FERNANDO DE BARROS E SILVA
Para quem, há menos de uma semana, chupava sorvete de tapioca em plena CPI, não há como negar que a oposição progrediu nos últimos dias. Sua situação hoje, miserável que ainda seja, faz recordar um verso famoso de Carlos Drummond: "Mas tens um cão".
Chame-se o vira-lata pelo apelido oficial -"banco de dados"-, como quer a ministra Rousseff, ou pelo nome próprio -"dossiê"-, o fato é que ele ameaça morder, pela primeira vez, os calcanhares da todo-poderosa. Mesmo que nada mais lhe aconteça, Dilma já ficou de repente mais parecida com Zé Dirceu.

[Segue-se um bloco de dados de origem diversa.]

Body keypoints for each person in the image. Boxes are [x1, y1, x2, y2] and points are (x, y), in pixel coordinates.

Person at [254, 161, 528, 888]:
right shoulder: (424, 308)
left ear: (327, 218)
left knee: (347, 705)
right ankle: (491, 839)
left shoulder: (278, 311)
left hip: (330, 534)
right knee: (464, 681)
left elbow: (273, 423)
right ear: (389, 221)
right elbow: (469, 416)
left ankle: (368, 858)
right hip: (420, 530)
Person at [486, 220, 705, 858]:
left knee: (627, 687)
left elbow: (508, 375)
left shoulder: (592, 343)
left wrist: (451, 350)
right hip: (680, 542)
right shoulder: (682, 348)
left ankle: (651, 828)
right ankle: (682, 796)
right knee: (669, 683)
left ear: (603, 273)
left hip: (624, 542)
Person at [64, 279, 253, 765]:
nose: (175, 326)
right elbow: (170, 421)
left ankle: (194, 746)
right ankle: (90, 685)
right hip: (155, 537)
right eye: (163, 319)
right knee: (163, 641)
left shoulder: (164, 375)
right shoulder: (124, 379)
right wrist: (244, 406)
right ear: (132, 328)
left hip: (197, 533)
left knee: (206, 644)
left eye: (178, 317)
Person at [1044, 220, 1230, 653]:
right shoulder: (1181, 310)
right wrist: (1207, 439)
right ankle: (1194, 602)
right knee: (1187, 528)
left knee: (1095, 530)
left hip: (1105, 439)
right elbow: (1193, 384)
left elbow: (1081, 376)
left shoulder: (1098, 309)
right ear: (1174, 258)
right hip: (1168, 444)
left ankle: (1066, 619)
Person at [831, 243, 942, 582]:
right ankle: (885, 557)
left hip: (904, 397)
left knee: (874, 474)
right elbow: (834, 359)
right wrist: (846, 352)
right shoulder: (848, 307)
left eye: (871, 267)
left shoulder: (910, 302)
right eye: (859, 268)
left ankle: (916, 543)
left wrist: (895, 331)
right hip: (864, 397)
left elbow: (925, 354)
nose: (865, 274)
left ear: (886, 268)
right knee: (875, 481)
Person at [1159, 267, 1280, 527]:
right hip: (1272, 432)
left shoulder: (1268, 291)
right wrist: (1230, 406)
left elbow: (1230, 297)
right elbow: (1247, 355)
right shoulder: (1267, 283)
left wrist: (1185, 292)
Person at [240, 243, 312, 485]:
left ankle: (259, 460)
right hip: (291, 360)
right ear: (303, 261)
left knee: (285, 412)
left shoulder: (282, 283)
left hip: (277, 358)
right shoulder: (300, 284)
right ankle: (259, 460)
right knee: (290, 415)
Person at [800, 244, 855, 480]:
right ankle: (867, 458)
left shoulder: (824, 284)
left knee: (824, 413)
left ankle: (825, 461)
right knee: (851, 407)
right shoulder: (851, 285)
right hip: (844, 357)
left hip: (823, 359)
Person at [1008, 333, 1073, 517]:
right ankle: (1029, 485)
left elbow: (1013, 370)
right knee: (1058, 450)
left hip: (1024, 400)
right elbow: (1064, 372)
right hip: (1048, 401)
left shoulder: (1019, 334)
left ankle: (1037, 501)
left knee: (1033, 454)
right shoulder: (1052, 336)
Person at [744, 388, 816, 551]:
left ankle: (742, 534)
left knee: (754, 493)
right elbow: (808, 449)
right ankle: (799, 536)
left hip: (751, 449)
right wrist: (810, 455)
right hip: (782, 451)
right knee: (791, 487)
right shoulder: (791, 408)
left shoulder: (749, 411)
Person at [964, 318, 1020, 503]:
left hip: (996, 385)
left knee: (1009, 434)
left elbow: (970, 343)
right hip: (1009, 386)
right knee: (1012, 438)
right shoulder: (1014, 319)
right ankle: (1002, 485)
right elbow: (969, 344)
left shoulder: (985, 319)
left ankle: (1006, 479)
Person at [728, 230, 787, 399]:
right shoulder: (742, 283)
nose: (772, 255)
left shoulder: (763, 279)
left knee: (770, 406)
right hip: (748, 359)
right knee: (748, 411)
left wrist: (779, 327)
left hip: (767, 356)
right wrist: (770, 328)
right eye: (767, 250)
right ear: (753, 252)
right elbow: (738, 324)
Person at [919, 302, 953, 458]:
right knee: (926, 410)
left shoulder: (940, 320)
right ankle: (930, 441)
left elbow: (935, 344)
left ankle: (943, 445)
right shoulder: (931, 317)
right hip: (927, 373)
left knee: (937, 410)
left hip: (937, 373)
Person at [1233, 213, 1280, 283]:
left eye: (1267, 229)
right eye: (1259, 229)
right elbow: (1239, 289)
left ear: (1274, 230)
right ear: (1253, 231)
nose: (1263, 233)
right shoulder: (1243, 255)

O episódio aproxima sua imagem do lado sombrio da Casa Civil.
É pouco provável, porém, que este escândalo - mais um para o museu do governo Lula- venha ter maiores conseqüências, além de provocar rosnados e latidos éticos.
É triste, mas a oposição é incapaz de ir além dos perdigotos cívicos disparados a esmo pelo senador Arthur Virgílio, essa miniatura amazônica do lacerdismo tardio.

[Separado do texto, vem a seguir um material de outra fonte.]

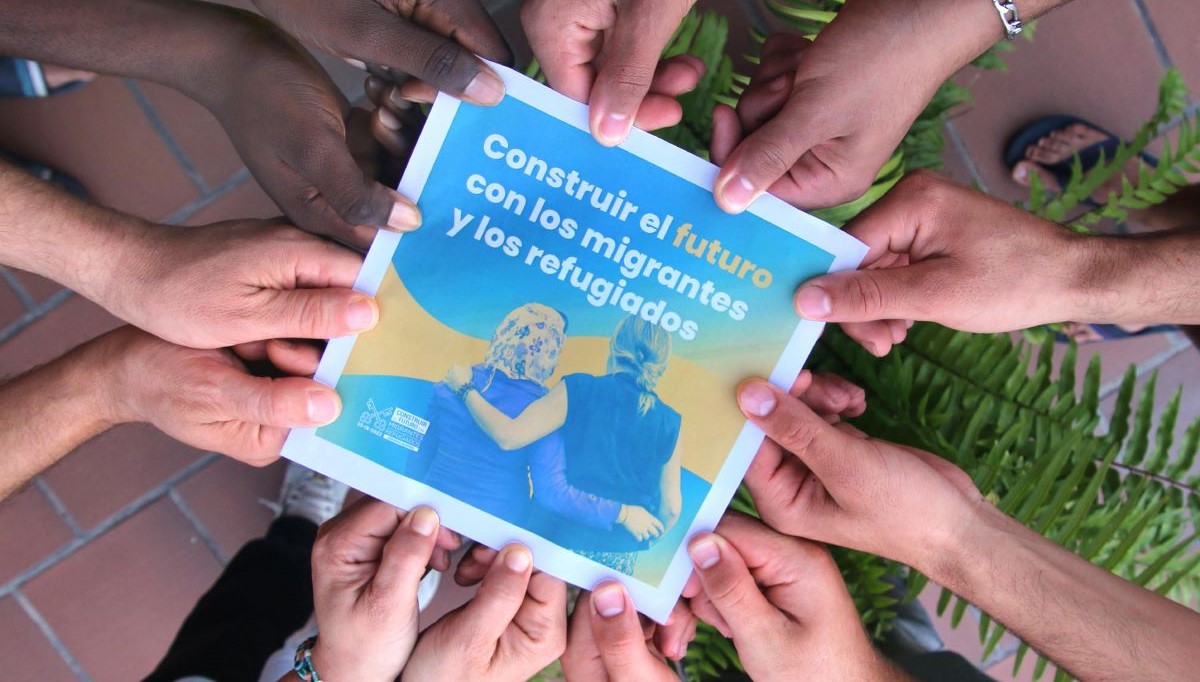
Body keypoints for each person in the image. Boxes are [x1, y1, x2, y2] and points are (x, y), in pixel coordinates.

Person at [445, 315, 683, 574]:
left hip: (553, 536)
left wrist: (464, 388)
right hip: (616, 555)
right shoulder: (670, 421)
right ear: (661, 364)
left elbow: (508, 436)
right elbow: (671, 509)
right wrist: (648, 537)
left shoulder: (578, 388)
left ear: (614, 345)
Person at [415, 303, 655, 536]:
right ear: (550, 351)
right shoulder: (544, 408)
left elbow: (419, 453)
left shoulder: (454, 380)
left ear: (506, 331)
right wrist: (621, 513)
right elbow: (552, 492)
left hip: (431, 507)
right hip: (494, 527)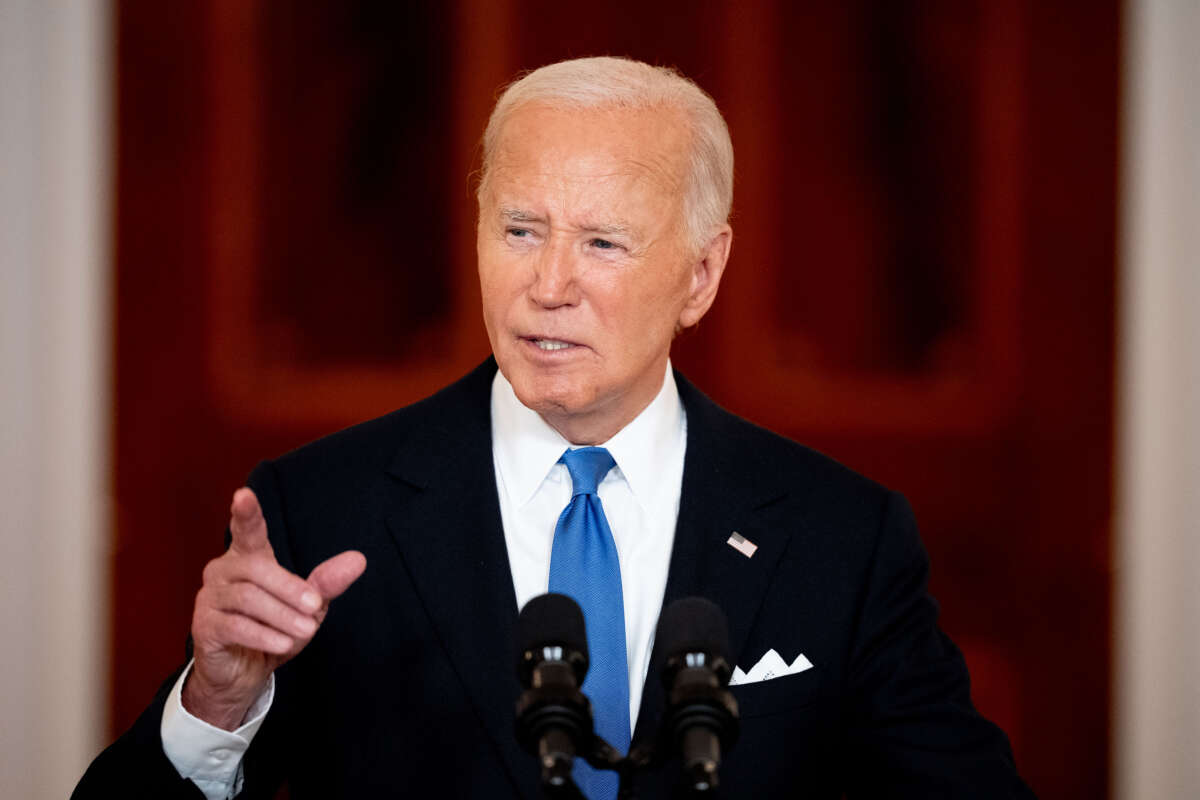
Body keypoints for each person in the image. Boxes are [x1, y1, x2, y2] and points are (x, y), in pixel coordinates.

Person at [74, 56, 1034, 799]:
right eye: (520, 229)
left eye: (603, 242)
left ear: (701, 275)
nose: (548, 285)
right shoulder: (320, 511)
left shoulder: (843, 536)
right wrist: (218, 705)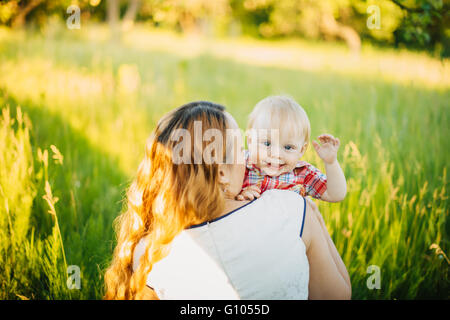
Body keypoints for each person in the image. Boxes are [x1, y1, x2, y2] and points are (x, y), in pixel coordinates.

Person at [103, 101, 351, 300]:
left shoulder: (147, 251)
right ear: (221, 172)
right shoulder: (292, 209)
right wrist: (312, 214)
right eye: (241, 150)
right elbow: (338, 295)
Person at [237, 95, 347, 203]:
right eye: (267, 143)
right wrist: (239, 196)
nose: (276, 154)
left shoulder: (303, 174)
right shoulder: (240, 166)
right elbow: (221, 194)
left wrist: (331, 163)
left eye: (288, 147)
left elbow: (335, 195)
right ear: (251, 141)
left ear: (302, 150)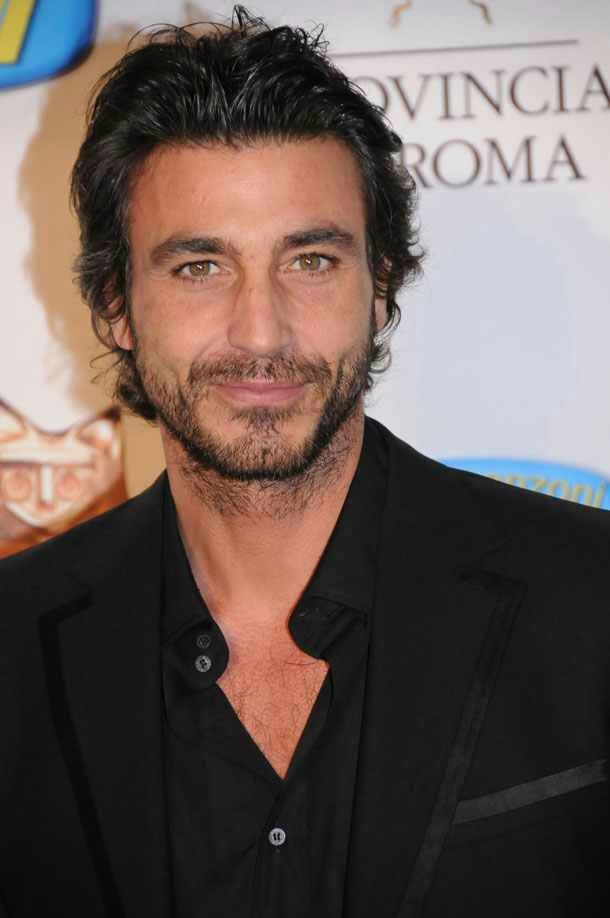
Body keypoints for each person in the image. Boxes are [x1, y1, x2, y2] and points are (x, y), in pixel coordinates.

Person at [1, 7, 608, 917]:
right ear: (116, 304)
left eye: (311, 260)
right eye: (200, 267)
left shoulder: (592, 599)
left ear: (380, 287)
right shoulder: (12, 647)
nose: (261, 333)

Mais sério, no entanto, é o descaso prepotente da ministra, que deu uma banana à CPI: "Temos mais o que fazer". Rousseff invoca uma suposta trabalheira do cargo para justificar certo desdém pelo jogo democrático. Faz o cidadão de idiota.
Não é preciso muito para perceber que esse e outros abusos estão escorados na popularidade celestial de Lula, digna de um régulo asiático. O lulismo promove a consagração perversa da máxima vocalizada pela "Ópera dos Três Vinténs" (1928), de Brecht: "Primeiro vem o estômago, depois a moral".

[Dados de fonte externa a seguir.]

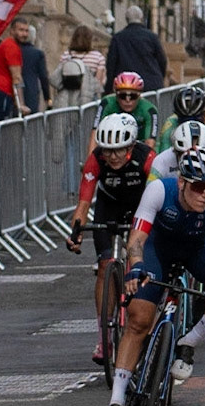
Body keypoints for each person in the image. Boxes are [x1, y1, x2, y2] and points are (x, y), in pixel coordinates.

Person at [100, 148, 205, 406]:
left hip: (198, 250)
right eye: (198, 186)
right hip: (159, 248)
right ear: (182, 181)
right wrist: (136, 266)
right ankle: (117, 401)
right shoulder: (159, 190)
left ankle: (189, 342)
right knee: (139, 319)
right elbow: (137, 239)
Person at [65, 112, 156, 363]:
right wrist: (75, 233)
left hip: (142, 205)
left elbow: (159, 196)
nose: (113, 157)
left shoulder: (147, 158)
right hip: (110, 205)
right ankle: (103, 336)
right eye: (108, 151)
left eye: (119, 151)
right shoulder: (96, 160)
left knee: (141, 260)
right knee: (105, 265)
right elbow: (83, 204)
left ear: (131, 145)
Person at [106, 4, 169, 94]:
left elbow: (111, 64)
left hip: (126, 86)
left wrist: (109, 88)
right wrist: (160, 77)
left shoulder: (118, 38)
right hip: (151, 84)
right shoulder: (152, 37)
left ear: (126, 19)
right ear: (141, 18)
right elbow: (162, 60)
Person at [0, 18, 29, 122]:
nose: (24, 34)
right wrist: (21, 104)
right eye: (21, 30)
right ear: (12, 31)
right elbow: (17, 77)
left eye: (26, 31)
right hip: (0, 92)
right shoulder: (12, 47)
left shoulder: (6, 44)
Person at [97, 73, 160, 150]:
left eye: (133, 96)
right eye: (123, 96)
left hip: (140, 149)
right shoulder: (106, 103)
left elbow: (150, 143)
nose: (128, 101)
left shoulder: (150, 110)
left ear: (139, 95)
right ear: (116, 94)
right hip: (113, 148)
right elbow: (95, 133)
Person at [148, 120, 205, 186]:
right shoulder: (161, 160)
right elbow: (150, 189)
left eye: (196, 157)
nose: (190, 161)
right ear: (176, 151)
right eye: (184, 155)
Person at [57, 26, 106, 108]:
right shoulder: (98, 57)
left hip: (68, 97)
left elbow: (59, 78)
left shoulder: (66, 56)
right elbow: (98, 83)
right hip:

O governo usa o êxito de público e a satisfação da clientela que formou na base da distribuição de esmolas para se desobrigar eticamente.
Como quem se vê além do bem e do mal, Lula faz graça para Severino e homenageia em público Renan, o bom companheiro. Empresta seu prestígio ao atraso, de quem se fez sócio, enquanto seu governo cuida da gestão "moderna" da miséria, sem mexer com os poderosos. A alguns pode até parecer teatro épico. Mas é a velha chanchada brasileira.